Bis Bertholds Handy mit Bahnticket und Ausweisen geklaut wurde. Dann musste Berthold doch in eine Berliner Notunterkunft und zu Sozialarbeiter*innen gehen, um Bürgergeld zu beziehen und schließlich eine Wohnung zu bekommen. Stolz zeigt Berthold während der Aufführung auf eine große Leinwand, auf die der Grundriss ihrer Wohnung gemalt wurde: »Das sind sie, meine sicheren vier Wände.«
Um sich politisch für wohnungslose Frauen einzusetzen, ist Berthold beim »Frauen*Salon« und der Wohnungslosenstiftung aktiv. Wichtig ist es ihr, die Erfahrungen der Frauen sichtbar zu machen, weil viele aus Scham lieber unsichtbar bleiben würden – wie Berthold selbst damals während ihrer Zugreisen.

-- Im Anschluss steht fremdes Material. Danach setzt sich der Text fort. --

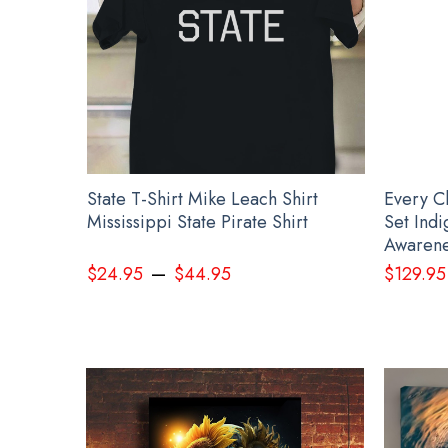
irt Leach
State T-Shirt Mike Leach Shirt
Every C
r
Mississippi State Pirate Shirt
Set Ind
Awarene
–
$
24.95
$
44.95
$
129.95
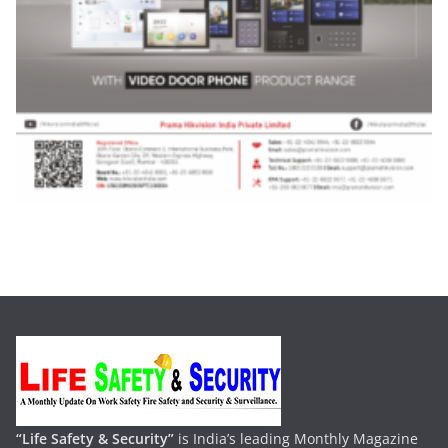
“Life Safety & Security”
is India’s leading Monthly Magazine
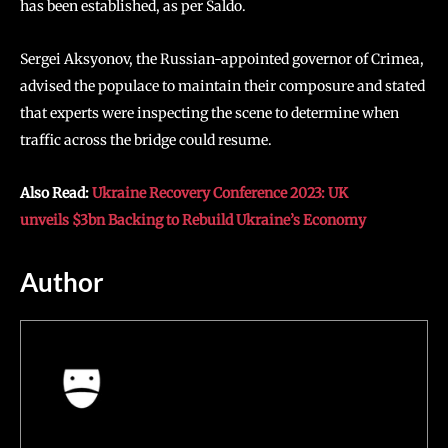
has been established, as per Saldo.
Sergei Aksyonov, the Russian-appointed governor of Crimea,
advised the populace to maintain their composure and stated
that experts were inspecting the scene to determine when
traffic across the bridge could resume.
Also Read:
Ukraine Recovery Conference 2023: UK
unveils $3bn Backing to Rebuild Ukraine’s Economy
Author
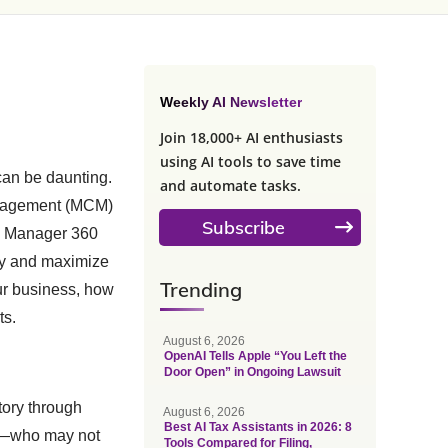
Weekly AI Newsletter
Join 18,000+ AI enthusiasts
using AI tools to save time
 can be daunting.
and automate tasks.
anagement (MCM)
Subscribe
Ad Manager 360
ely and maximize
Trending
our business, how
ts.
August 6, 2026
OpenAI Tells Apple “You Left the
Door Open” in Ongoing Lawsuit
tory through
August 6, 2026
Best AI Tax Assistants in 2026: 8
ers—who may not
Tools Compared for Filing,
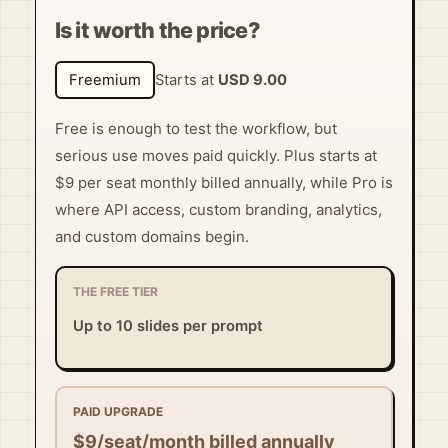
Is it worth the price?
Freemium
Starts at
USD 9.00
Free is enough to test the workflow, but
serious use moves paid quickly. Plus starts at
$9 per seat monthly billed annually, while Pro is
where API access, custom branding, analytics,
and custom domains begin.
THE FREE TIER
Up to 10 slides per prompt
PAID UPGRADE
$9/seat/month billed annually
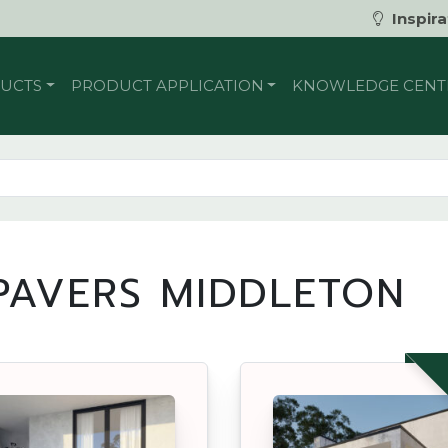
Inspira
UCTS
PRODUCT APPLICATION
KNOWLEDGE CENT
AVERS MIDDLETON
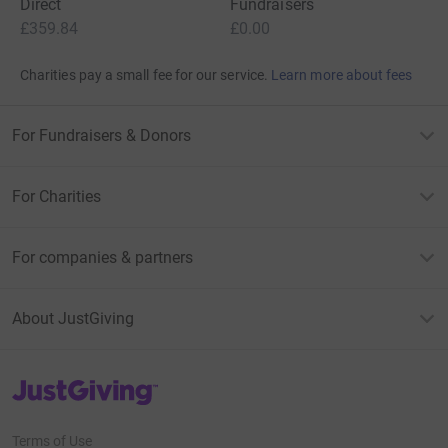
Direct
Fundraisers
£359.84
£0.00
Charities pay a small fee for our service.
Learn more about fees
For Fundraisers & Donors
For Charities
For companies & partners
About JustGiving
JustGiving’s homepage
Terms of Use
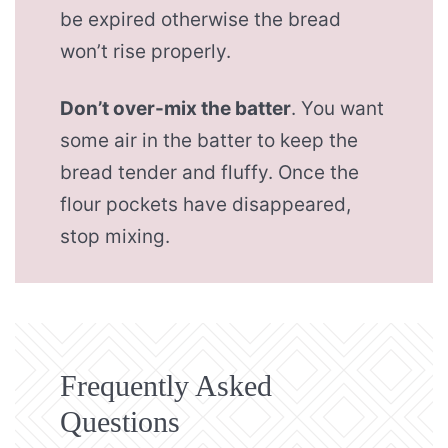
be expired otherwise the bread
won’t rise properly.
Don’t over-mix the batter
. You want
some air in the batter to keep the
bread tender and fluffy. Once the
flour pockets have disappeared,
stop mixing.
Frequently Asked
Questions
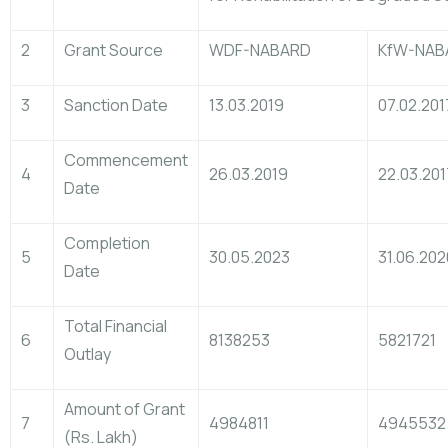
2
Grant Source
WDF-NABARD
KfW-NAB
3
Sanction Date
13.03.2019
07.02.201
Commencement
4
26.03.2019
22.03.201
Date
Completion
5
30.05.2023
31.06.202
Date
Total Financial
6
8138253
5821721
Outlay
Amount of Grant
7
4984811
4945532
(Rs. Lakh)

Der »Frauen*Salon« ist eine digitale Plattform zum Austausch zwischen Frauen, die Erfahrungen mit Wohnungslosigkeit gemacht haben. Mitmachen dürfen aber alle Frauen, auch ohne diese Erfahrungen, sagt Manja Starke zu »nd«. Sie hat den Salon vor einem Jahr mitgegründet und erzählt im Theaterstück ebenfalls aus ihrem Leben. Das tue zwar weh, sagt sie – aber: »Es muss raus.«
Ihren Teil der Bühne hat sie als Büro des »Frauen*Salons« eingerichtet und auch in den Forderungskatalog, der am Ende des Stücks präsentiert wird, hat sie das Projekt eingebracht: »In jedem Ort ein Frauen*Salon«, heißt es dort. »Wir brauchen Räume, die wir regelmäßig immer zu selben Uhrzeit nutzen können, damit Frauen zu den Treffen kommen können«, sagt Starke.

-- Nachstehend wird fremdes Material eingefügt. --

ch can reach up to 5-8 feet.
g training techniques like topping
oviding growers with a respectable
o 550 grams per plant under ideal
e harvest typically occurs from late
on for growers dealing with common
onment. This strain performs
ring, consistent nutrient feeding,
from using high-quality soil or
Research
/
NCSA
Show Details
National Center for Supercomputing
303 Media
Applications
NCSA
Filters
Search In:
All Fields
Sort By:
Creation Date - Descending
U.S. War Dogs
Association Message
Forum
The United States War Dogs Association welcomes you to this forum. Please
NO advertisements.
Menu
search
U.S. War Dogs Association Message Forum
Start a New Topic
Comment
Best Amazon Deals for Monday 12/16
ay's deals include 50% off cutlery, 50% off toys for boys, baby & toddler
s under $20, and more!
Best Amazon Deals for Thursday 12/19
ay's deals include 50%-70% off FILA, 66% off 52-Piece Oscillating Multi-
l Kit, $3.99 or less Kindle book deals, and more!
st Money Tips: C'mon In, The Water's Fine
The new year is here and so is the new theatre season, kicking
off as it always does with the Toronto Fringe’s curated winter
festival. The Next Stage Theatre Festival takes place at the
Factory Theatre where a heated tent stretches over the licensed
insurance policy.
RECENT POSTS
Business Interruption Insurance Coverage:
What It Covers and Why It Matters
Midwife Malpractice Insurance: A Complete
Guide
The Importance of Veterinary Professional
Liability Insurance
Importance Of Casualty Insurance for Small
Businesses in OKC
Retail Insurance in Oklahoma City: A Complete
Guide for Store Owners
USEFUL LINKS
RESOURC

Berthold erzählt, dass die Aktivistinnen im Berliner Ortsteil Dahlem vielleicht einen Raum dafür benutzen können. »Das ist schon wichtig. Als ich in der Notunterkunft war, war es sehr schwierig für mich, am Frauen*Salon teilzunehmen«, sagt sie. Denn ohne eigene vier Wände ist es schwierig, ausreichend Privatsphäre für sensible Themen zu haben.

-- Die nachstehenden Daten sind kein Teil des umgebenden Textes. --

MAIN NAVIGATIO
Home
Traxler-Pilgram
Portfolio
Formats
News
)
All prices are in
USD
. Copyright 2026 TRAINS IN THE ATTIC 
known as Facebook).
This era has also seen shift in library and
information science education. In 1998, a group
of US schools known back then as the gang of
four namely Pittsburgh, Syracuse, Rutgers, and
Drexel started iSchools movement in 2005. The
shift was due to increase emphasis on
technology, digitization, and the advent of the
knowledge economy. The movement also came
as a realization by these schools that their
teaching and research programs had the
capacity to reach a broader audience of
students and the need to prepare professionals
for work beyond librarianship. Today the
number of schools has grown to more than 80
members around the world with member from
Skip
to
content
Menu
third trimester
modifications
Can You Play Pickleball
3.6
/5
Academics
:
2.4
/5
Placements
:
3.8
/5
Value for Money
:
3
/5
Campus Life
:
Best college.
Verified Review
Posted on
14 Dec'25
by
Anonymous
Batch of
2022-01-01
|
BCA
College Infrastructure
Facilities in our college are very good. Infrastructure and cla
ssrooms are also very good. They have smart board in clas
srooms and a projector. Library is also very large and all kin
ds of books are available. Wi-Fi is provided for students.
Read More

Auch in Köln und in Essen könnten bald physische Räume die Teilnahme an den digitalen Treffen erleichtern, erzählt Starke. Sie findet außerdem, dass Sozialarbeiter*innen wohnungslose Frauen besser dabei unterstützen sollten, Zugang zu digitaler Infrastruktur zu erhalten.
»Das sind sie, meine sicheren vier Wände.«
Janina Berthold Schauspielerin
Kristina Maca hat eine weitere Forderung an Sozialarbeiter*innen: Sie müssen lernen, sensibel und nicht diskriminierend mit trans Frauen umzugehen. Dass das oft nicht der Fall ist, weiß Maca aus eigenen Erfahrungen in Wohnheimen. Ihr Raum im Theater-Wohnprojekt ist ein Filmstudio – dort stellt Maca mithilfe einer weiteren Schauspielerin fiktive und reale Szenen nach.
In einer davon versucht Maca eine Sozialarbeiterin davon zu überzeugen, dass es ihr ermöglicht werden muss, die Frauen-Gemeinschaftsdusche zu nutzen. Sollte das nicht möglich sein, dann brauche sie eine Einzeldusche. Die Sozialarbeiterin reagiert mit Desinteresse, Unverständnis und Rauswurf-Drohungen. »Ja, das hat ziemlich genau so stattgefunden«, sagt Maca nach der Aufführung zu »nd«. Die Berliner Unterkunft sei die schlimmste gewesen, in der sie untergekommen sei. »Das war alles wie im Knast«, sagt Maca.
Das Filmstudio hat Maca als ihren Raum gewählt, weil sie selbst Filmemacherin und Schauspielerin ist. Aktuell arbeite sie an einem Film mit dem Namen »Wild Riders«, angelehnt an den US-amerikanischen Spielfilm »Easy Rider«. »Schauspiel ist für mich eine Methode, mit der ich meine eigene Erfahrung auf die Leinwand oder hier ins Publikum verbannen kann«, sagt sie.